"Fly 'n' Shoot" GameQP/C Certification Kit

The main principle of low-power design for software is to keep the hardware in the most appropriate low-power sleep mode for as long as possible. Most commonly, the software enters a low-power sleep mode from the idle callback (a.k.a. "idle hook"), which is called when the software has nothing left to do and is waiting for an interrupt to deliver more work. The QP/C and QP/C++ Real-Time Embedded Frameworks (RTEFs) support the idle callback in all of the built-in real-time kernels, such as the non-preemptive QV kernel, the preemptive non-blocking QK kernel and the preemptive blocking QXK kernel. Also, such an idle callback is provided in all 3rd-party traditional RTOS kernels that QP/C/C++ have been ported to.

Remarks: Design for low-power is a broad subject that requires a holistic system approach to achieve a really long battery-powered operation. This example covers only certain software-related aspects of the problem.

Most real-time systems, including traditional RTOSes and RTEFs, require a periodic time source called the system clock tick to keep track of time delays, timeouts, and QP::QTimeEvt "time events" in case of the event-driven QP frameworks. The system clock tick is typically a periodic interrupt that occurs at a predetermined rate, typically between 10Hz and 1000Hz.

While the system clock tick is very useful, it also has the unfortunate side effect of taking the processor out of a low power state as many as 1000 times per second regardless if real work needs to be done or not.

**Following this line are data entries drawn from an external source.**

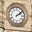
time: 2:08
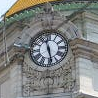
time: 11:28
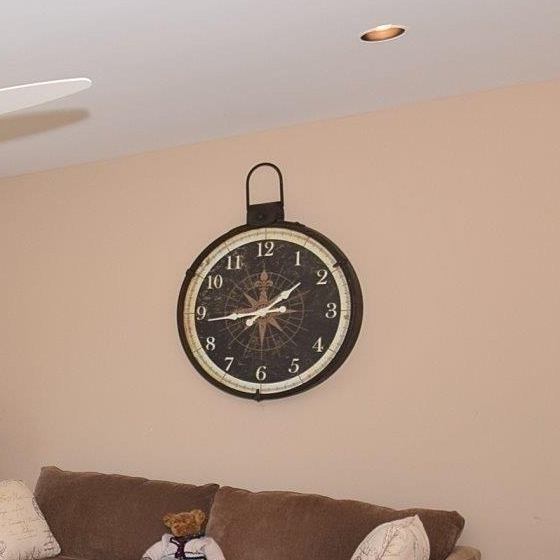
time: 1:43
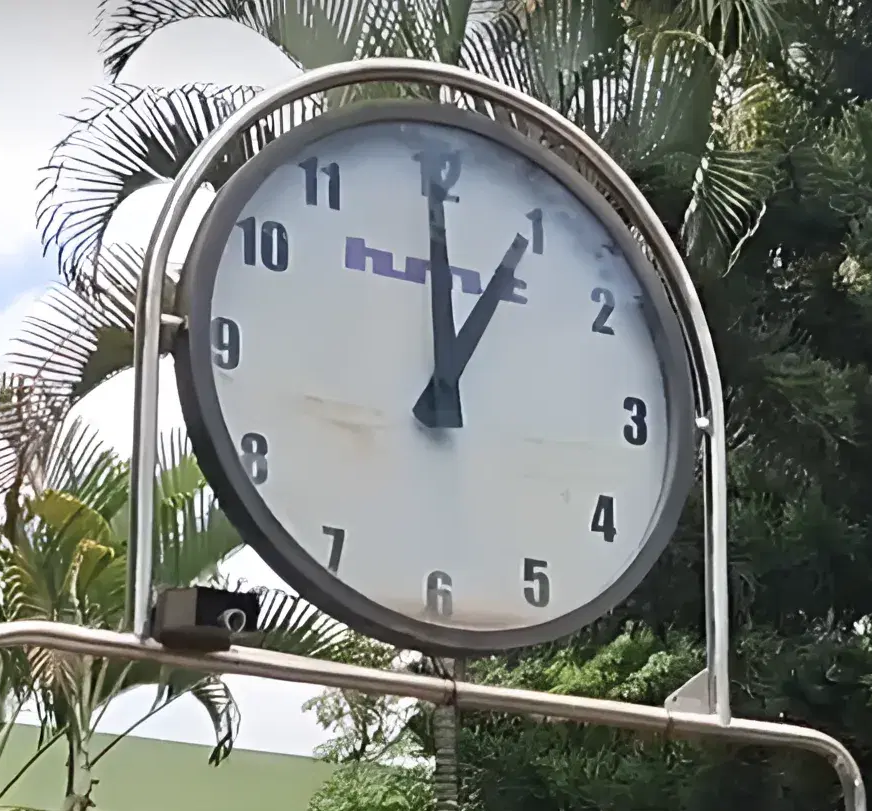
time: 1:00
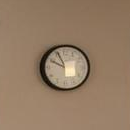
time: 9:56
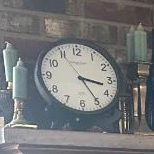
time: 3:24
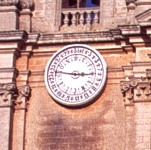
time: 2:46
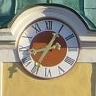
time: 8:35
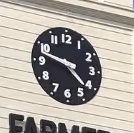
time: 9:22
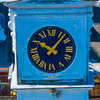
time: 10:07
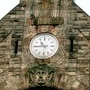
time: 10:45
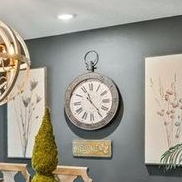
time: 11:23
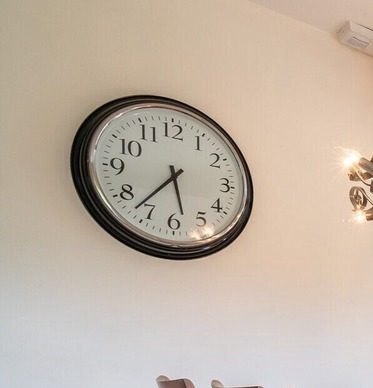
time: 5:37
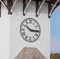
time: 10:15
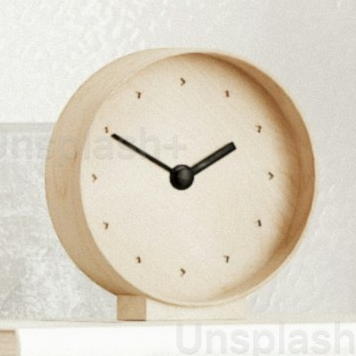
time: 1:50
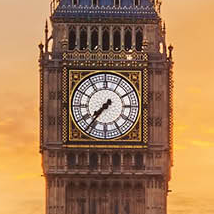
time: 7:36
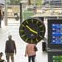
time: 3:51
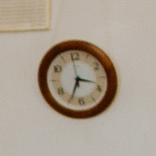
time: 3:34
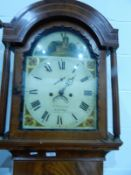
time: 4:07
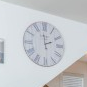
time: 1:59
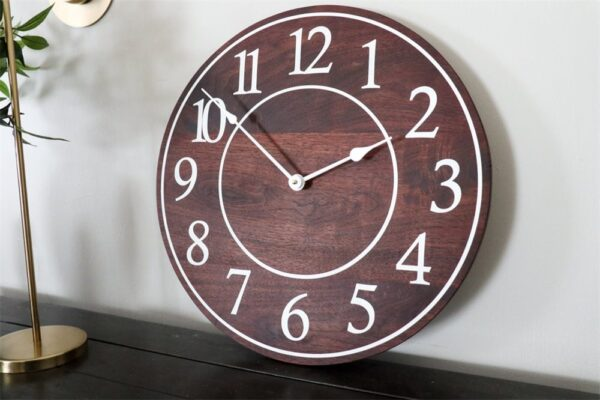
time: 1:51
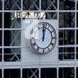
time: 12:01
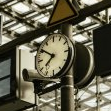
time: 7:51
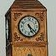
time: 5:22
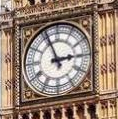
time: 2:56
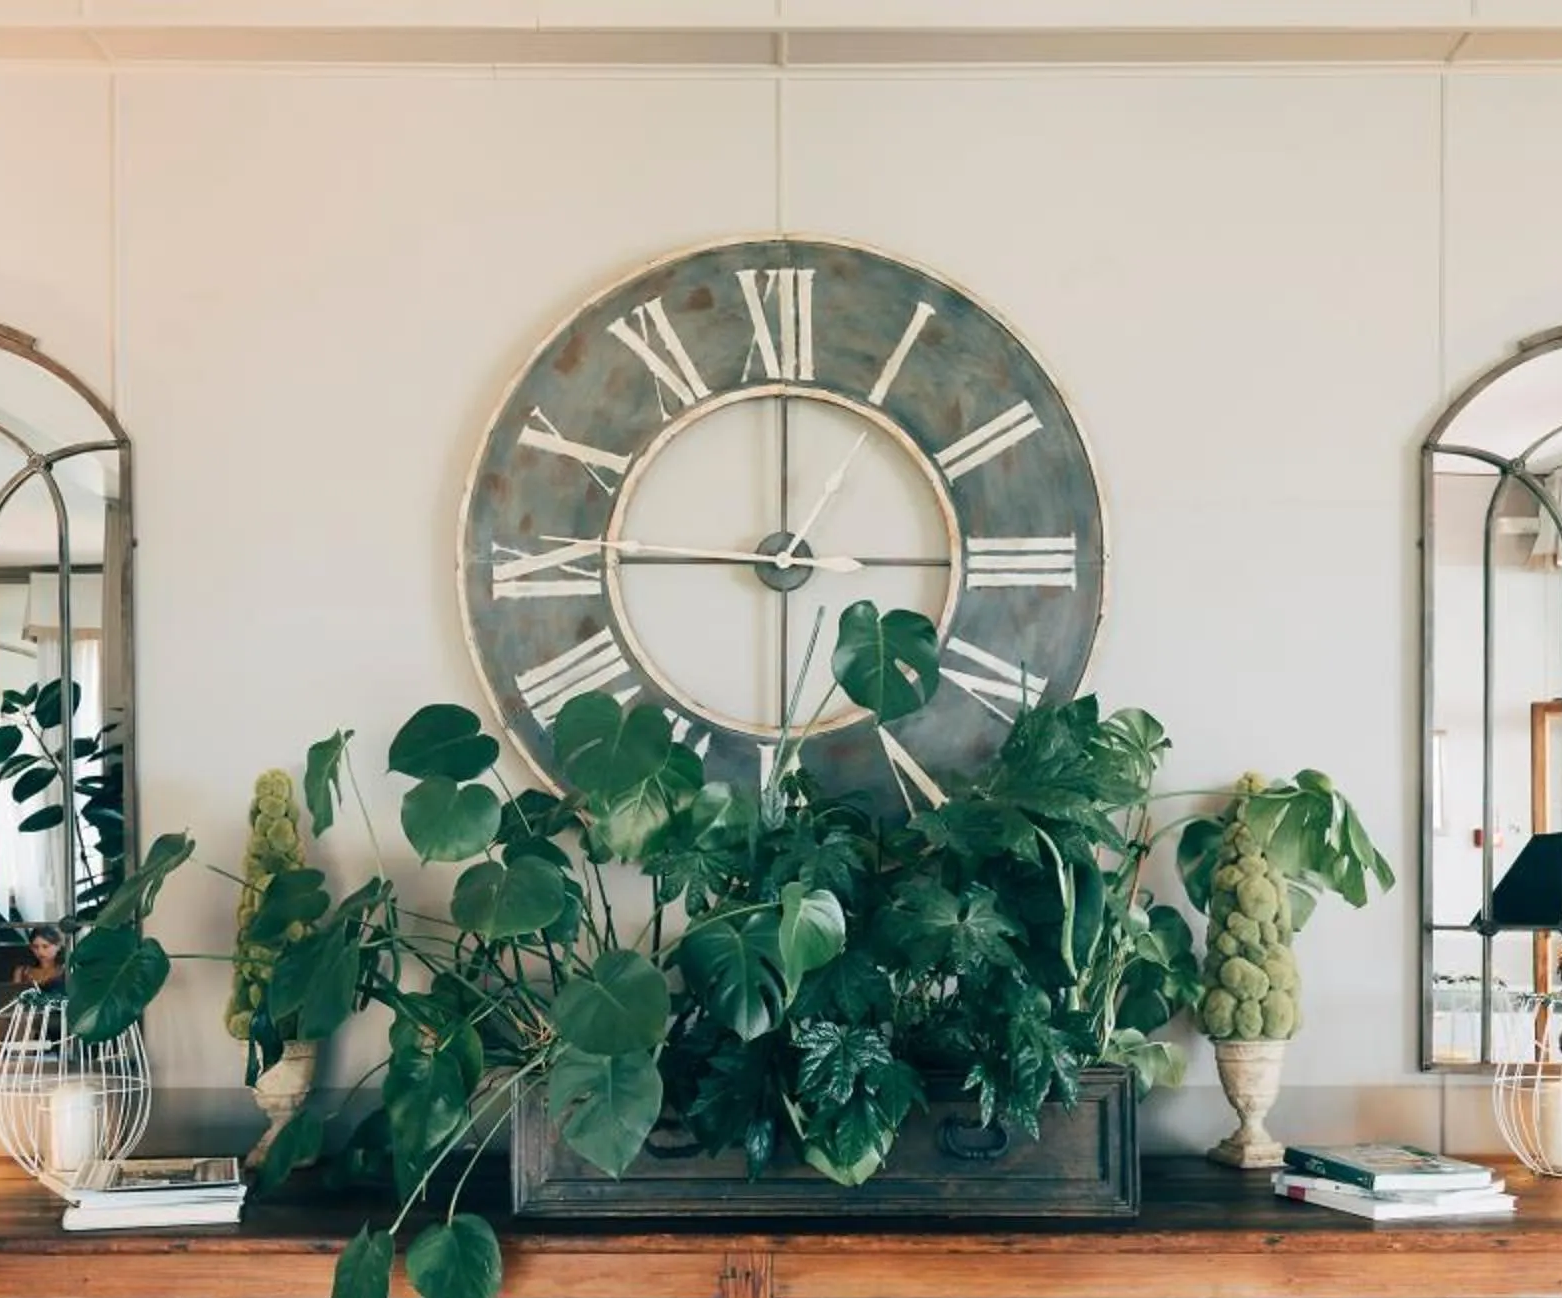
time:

This effect can have a significant negative impact on the power efficiency of the system.

Additional power dissipation caused by the system clock tick

The Tickless Mode

Some real-time kernels use the low-power optimization called the "tickless mode" (a.k.a. "tick suppression" or "dynamic tick"). In this mode, instead of indiscriminately making the clock tick fire with a fixed period, the kernel adjusts the clock ticks dynamically, as needed. Specifically, after each clock tick the kernel re-calculates the time for the next clock tick and then sets the clock tick interrupt for the earliest timeout it has to wait for. So for example, if the shortest wait the kernel has to attend to is 300 milliseconds into the future, then the clock interrupt will be set for 300 milliseconds.

This approach maximizes the amount of time the processor can remain asleep, but requires the kernel to perform the additional work to calculate the dynamic tick intervals and to program them into the hardware. This additional bookkeeping adds complexity to the kernel, is often non-deterministic and, most importantly, extends the time CPU spends in the high-power active mode and thus eliminates some of the power gains the "tickless mode" was supposed to bring.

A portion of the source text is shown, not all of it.